The Darwin oil storage tunnels were built during World War II to protect the oil stored in the Australian city of Darwin from Japanese bombing. They are below the cliffs of Darwin City in the Darwin Wharf Precinct on Kitchener Drive, a part of the Waterfront Precinct. By the time the tunnels were completed the risk from bombing had gone and the tunnels never stored oil.

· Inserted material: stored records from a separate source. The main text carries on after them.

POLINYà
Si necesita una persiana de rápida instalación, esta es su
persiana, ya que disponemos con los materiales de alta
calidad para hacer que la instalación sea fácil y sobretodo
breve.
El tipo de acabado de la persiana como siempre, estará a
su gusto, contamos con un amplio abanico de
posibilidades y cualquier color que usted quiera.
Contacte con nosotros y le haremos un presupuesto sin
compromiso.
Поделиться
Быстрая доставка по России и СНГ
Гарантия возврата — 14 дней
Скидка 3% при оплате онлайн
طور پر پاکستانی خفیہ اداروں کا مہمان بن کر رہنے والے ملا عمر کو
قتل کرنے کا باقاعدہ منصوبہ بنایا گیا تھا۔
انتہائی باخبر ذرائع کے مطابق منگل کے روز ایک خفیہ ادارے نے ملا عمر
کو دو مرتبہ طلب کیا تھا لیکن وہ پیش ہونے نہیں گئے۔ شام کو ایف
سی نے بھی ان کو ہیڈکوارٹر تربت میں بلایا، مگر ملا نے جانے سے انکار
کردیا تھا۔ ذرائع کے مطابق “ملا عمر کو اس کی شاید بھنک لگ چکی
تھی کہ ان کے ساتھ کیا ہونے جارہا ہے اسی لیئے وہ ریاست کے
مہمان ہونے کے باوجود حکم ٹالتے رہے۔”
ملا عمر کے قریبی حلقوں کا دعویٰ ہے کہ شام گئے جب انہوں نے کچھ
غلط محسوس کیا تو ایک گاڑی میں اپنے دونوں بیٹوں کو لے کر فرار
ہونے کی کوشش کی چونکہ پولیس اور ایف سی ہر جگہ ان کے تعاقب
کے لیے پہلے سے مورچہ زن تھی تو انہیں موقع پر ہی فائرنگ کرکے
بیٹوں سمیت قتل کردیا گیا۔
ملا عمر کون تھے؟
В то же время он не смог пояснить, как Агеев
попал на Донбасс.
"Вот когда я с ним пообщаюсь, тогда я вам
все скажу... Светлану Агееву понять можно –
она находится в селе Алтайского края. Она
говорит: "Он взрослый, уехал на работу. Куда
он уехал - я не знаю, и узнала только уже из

Today tunnel 5 and 6 are open for visitors.

== History ==
In 1942, 11 above ground oil storage tanks were built on Stokes Hill. Japanese air-raids on 19 February, 16 March and 16 June 1942 destroyed 7 of the 11 tanks. Following the destruction of the above ground oil tanks, it was decided that a bomb proof option was needed for the storage of oil. The Allied Works Council was directed by The War Cabinet to investigate the possibility of underground tanks. In May 1942, the original consignment was for the Civil Construction Corps to build 11 tunnels at a cost of 220,000 pounds to hold 20,000 tonnes of oil. In April 1943, George Fisher was appointed Engineer-in-Charge of the secret project, known at the time as "The Safe Oil Storage". Not long after the construction of the tunnels started by 400 men. In 1943 the project funding rose from 220,000 to 850,000 to speed the completion of the project.

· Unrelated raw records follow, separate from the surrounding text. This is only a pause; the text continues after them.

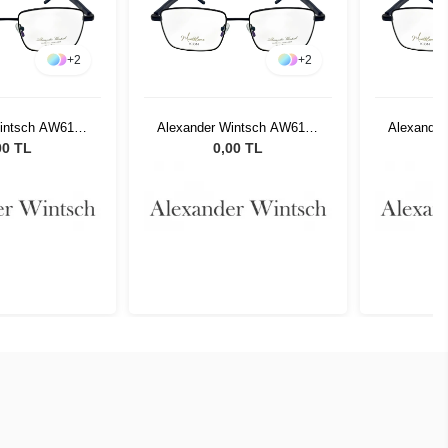
+
2
+
2
Wintsch AW6128
Alexander Wintsch AW6128
Alexande
C2
C2
00 TL
0,00 TL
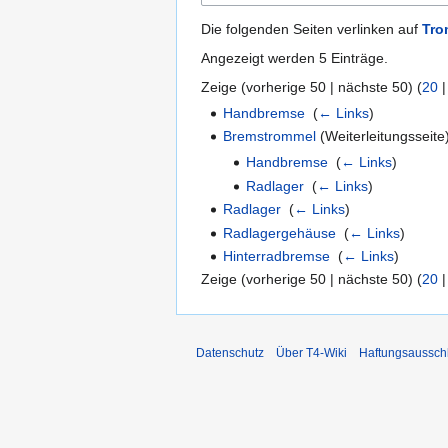
Die folgenden Seiten verlinken auf
Tro
Angezeigt werden 5 Einträge.
Zeige (
vorherige 50
|
nächste 50
) (
20
Handbremse
‎
(
← Links
)
Bremstrommel
(Weiterleitungsseite)
Handbremse
‎
(
← Links
)
Radlager
‎
(
← Links
)
Radlager
‎
(
← Links
)
Radlagergehäuse
‎
(
← Links
)
Hinterradbremse
‎
(
← Links
)
Zeige (
vorherige 50
|
nächste 50
) (
20
Datenschutz
Über T4-Wiki
Haftungsaussch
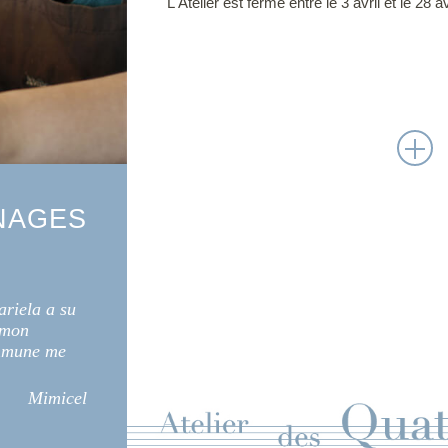
L'Atelier est fermé entre le 3 avril et le 28 avr
NAGES
ariela a su
 mon
ommune me
Mimicel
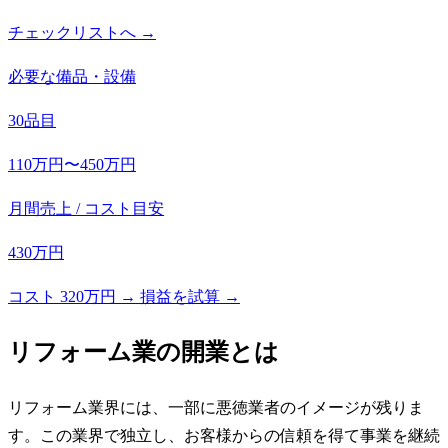
チェックリストへ →
必要な備品・設備
30品目
110万円〜450万円
月間売上 / コスト目安
430万円
コスト 320万円 → 損益を試算 →
リフォーム業
の開業とは
リフォーム業界には、一部に悪徳業者のイメージが残りま
す。この業界で独立し、お客様からの信頼を得て事業を継続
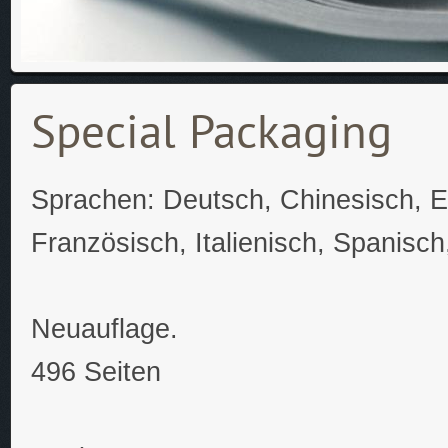
Special Packaging
Sprachen: Deutsch, Chinesisch, E
Französisch, Italienisch, Spanisc
Neuauflage.
496 Seiten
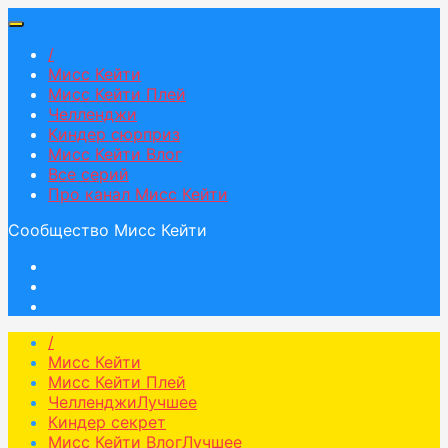
/
Мисс Кейти
Мисс Кейти Плей
Челленджи
Киндер сюрприз
Мисс Кейти Влог
Все серий
Про канал Мисс Кейти
Сообщество Мисс Кейти
/
Мисс Кейти
Мисс Кейти Плей
Челленджи
Лучшее
Киндер секрет
Мисс Кейти Влог
Лучшее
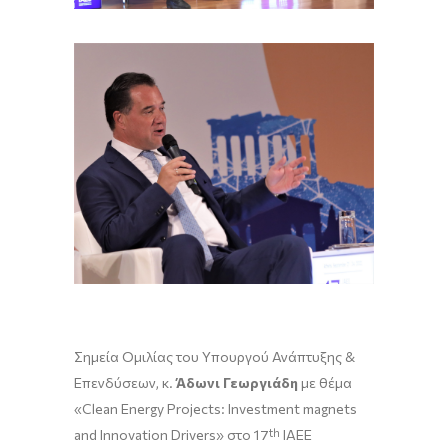
Σημεία Ομιλίας του Υπουργού Ανάπτυξης &
Επενδύσεων, κ.
Άδωνι Γεωργιάδη
με θέμα
«Clean Energy Projects: Investment magnets
and Innovation Drivers» στο 17
th
IAEE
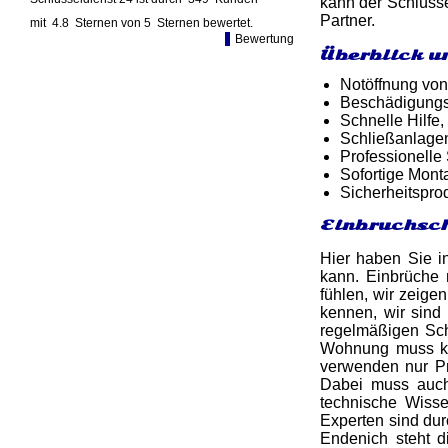
kann der Schlüsse
Partner.
mit
4.8
Sternen von
5
Sternen bewertet.
Bewertung
Überblick u
Notöffnung von
Beschädigungsf
Schnelle Hilfe,
Schließanlage
Professionelle
Sofortige Mon
Sicherheitspro
Einbruchsch
Hier haben Sie i
kann. Einbrüche 
fühlen, wir zeige
kennen, wir sind
regelmäßigen Sch
Wohnung muss kei
verwenden nur Pr
Dabei muss auch 
technische Wiss
Experten sind du
Endenich steht d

When peace was declared in 1945, six of the storage tunnels had been completed. The tunnels interiors are horseshoe shaped in cross-section, concrete formed and steel lined. They have an internal width of 4.5 metres and a height of 5.4 metres. The tunnels were numbered 1, 5, 6, 10 and 11 with tunnel 3 located in Fort Hill which is now non-existent. The numbering of the tunnels suggest that a total of 11 tunnels were planned.

|  | Tunnel 1 | Tunnel 5 | Tunnel 6 | Tunnel 10 | Tunnel 11 |
|---|---|---|---|---|---|
| Main Storage tank length | 116 m | 172 m | 77 m | 184 m | 124 m |
| Entrance tunnel length | 51 m | 42 m and 8 m | 39.6 m | 30 m | 10 m |
| Working Space | 4 m | 4 m | N/A | N/A | 5m |
| Pump chamber length | N/A | N/A | 8 m | 16 m | N/A |

Confrontation with Indonesia in the 1950s saw a need for the storage of jet fuel for RAF and RAAF bombers. The jet fuel was stored in tunnel 5 and 6 for 3 years.

In the 1970s and 80's the Fire Brigade used the tunnels for training purposes by filling them with smoke.

== Present Day ==
The tunnels were opened to the public on 19 February 1992 to commemorate the 50th anniversary of the Bombing of Darwin.